Authors: Daekyoung Jung, Wonjae Kim, Hyunjoo Song, Jeong-in Hwang, Bongshin Lee, Bohyoung Kim, Jinwook Seo

Problem Statement

  • The paper proposes a method to classify charts and extract data from charts.
  • Challenges:
    • Large number of varying chart styles , hence difficult to use a simple data extraction approach
    • Work around for data items that are hidden/occluded, differentiating between 2 different trends represented in the chart
    • Image to Text conversion ie. extracting data from image and convert to appropriate text. Character recognition could be a viable option however, the existing methods have low accuracy.

Related Work

  • ReVision, a tool used for automatic chart data extraction uses a 2 stage pipeline, ie. chart classification followed by data extraction (Drawbacks: low extraction accuracy for practical use of data)
  • Mixed Initiative Interfaces, enables effective collaboration with intelligent agents and incorporates feedback based system to handle uncertainity in user input.
  • Chart Data Extraction, utilizing edge detection/vectorization for extracting data from chart images using ML and image processing.

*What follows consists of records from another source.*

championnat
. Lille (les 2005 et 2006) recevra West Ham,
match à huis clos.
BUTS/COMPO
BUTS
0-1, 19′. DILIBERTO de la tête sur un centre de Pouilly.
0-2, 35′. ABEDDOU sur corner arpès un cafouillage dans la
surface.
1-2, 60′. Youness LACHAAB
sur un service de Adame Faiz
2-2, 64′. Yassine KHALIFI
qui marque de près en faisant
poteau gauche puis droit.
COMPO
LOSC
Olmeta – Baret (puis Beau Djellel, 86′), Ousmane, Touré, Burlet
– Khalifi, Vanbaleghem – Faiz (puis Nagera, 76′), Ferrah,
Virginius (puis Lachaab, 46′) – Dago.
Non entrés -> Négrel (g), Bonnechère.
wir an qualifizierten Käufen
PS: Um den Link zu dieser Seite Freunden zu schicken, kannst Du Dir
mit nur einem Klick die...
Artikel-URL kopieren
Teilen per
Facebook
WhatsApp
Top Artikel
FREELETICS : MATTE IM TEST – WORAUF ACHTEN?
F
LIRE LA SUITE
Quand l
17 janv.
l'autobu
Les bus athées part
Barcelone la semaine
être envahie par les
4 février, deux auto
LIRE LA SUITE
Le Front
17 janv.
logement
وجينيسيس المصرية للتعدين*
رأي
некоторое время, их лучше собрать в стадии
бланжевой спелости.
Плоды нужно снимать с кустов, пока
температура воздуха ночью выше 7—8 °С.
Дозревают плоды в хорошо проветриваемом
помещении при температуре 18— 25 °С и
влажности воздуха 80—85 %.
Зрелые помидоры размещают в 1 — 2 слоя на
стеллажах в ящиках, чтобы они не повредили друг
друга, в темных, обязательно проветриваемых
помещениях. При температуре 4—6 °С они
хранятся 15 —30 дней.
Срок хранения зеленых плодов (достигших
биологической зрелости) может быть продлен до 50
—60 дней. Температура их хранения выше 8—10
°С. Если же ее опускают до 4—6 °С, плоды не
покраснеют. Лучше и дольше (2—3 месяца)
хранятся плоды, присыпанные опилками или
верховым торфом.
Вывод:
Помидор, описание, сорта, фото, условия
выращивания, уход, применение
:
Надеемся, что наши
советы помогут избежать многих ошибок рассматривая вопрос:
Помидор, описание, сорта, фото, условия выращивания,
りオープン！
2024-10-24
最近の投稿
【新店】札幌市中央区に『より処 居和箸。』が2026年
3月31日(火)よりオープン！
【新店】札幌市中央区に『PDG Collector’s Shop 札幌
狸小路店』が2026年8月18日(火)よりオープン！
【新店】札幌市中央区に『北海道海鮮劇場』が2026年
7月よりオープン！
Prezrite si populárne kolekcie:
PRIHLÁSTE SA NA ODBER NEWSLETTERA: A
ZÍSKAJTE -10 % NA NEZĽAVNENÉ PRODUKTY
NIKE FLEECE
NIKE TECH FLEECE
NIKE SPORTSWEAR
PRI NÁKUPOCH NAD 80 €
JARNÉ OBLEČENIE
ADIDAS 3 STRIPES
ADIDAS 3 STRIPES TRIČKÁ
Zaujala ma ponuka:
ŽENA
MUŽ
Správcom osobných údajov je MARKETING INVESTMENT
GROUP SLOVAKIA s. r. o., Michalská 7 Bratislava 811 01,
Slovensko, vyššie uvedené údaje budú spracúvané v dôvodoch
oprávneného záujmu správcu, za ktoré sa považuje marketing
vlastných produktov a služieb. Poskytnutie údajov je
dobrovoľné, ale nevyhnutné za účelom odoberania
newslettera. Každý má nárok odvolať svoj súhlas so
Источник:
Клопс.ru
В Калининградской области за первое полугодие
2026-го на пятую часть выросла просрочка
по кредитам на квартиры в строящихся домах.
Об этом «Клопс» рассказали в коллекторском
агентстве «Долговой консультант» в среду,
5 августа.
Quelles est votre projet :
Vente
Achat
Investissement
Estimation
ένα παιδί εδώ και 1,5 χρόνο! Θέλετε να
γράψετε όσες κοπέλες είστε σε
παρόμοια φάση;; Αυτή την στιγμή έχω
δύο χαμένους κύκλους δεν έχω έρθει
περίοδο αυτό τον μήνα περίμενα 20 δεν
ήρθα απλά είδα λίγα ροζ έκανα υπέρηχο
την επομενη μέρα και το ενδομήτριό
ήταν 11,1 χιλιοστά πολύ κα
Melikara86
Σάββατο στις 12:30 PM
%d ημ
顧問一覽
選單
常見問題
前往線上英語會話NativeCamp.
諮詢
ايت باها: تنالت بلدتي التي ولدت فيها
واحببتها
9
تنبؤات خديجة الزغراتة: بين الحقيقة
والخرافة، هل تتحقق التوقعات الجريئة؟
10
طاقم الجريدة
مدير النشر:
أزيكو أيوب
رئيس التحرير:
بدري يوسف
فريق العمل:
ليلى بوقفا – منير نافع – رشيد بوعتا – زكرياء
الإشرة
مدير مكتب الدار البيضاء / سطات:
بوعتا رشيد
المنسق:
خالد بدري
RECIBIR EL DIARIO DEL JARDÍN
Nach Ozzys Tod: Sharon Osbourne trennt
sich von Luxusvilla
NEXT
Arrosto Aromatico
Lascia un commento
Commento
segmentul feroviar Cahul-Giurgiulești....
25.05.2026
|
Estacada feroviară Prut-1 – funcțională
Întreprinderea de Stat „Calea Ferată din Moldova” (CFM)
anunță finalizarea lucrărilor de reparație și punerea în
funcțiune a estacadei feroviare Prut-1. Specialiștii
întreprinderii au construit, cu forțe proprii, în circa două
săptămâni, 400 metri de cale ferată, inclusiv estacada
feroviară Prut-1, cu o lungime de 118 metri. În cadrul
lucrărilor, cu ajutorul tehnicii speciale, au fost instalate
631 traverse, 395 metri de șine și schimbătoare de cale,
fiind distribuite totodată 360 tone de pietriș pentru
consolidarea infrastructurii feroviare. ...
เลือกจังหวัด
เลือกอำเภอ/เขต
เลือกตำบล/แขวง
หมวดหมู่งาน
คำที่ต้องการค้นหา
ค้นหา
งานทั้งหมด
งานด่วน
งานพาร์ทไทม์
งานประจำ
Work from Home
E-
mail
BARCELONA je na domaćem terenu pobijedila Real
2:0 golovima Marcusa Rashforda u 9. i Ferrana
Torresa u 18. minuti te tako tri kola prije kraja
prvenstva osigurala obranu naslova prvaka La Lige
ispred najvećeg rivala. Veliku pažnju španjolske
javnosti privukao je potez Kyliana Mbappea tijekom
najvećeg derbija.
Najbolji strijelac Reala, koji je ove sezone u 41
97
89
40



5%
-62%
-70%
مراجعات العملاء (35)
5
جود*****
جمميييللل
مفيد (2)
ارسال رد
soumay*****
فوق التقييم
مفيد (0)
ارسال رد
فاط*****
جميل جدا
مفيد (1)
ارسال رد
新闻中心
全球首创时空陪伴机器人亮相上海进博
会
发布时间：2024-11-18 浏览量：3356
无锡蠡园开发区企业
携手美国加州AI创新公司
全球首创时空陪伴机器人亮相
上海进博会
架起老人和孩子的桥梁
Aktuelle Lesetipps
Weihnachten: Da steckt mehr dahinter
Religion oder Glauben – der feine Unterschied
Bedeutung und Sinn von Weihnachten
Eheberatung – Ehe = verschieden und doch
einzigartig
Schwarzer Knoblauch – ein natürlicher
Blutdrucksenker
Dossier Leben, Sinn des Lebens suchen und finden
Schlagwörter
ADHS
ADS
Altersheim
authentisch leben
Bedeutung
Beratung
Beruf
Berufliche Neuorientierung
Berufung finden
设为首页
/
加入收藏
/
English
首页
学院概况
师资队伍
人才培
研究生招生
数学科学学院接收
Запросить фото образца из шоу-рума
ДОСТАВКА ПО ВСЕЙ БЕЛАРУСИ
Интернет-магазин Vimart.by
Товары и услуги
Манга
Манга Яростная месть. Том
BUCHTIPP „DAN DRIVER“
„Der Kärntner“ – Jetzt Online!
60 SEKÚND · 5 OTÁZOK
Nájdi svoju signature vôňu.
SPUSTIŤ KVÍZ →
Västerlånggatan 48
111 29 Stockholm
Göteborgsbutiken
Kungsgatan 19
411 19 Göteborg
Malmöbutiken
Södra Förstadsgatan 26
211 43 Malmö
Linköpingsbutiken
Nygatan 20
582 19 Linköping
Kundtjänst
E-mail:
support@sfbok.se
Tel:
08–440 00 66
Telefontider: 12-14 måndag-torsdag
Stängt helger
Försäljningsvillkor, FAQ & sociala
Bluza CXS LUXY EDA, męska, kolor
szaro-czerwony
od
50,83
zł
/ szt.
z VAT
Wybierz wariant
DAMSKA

This work is partly utilized by ChartSense as well.
  • iVoLVER, another web-based tool for data extraction in chart images which allows users to classify the type of data to be extracted. (Drawbacks: large number of user inputs required for improving data extraction accuracy)
  • Other tools like DataThief extract data from line charts and is dependent on user input for identifying region from where data needs to be extracted.

Proposed Idea

  • Uses a deep learning based chart classifier and extracts data with mixed-initiative interaction.
  • Uses user feedback based mixed-initiative interaction combined with image processing methods for data extraction with improved accuracy and efficiency of data extraction.
  • Network Architecture:
    • Classification Task: Uses simple CNN structure for image classification, called GoogLeNet
    • Data Extraction Task: Uses a user interaction based model ("mixed initiative interface") to assist data extraction. For eg. asking users to identify colors representing graphs to improve accuracy.

Results:

  • Dataset:
    • Classification: Input: 256x256x3 with the dataset split into training and validation as 80% and 20%. For a larger dataset, ChartSense performs better than any of the present chart data extractors.
    • Data Extraction: With 3% error rate and outperforming WebPlotDigitizer , ChartSense seems to be useful.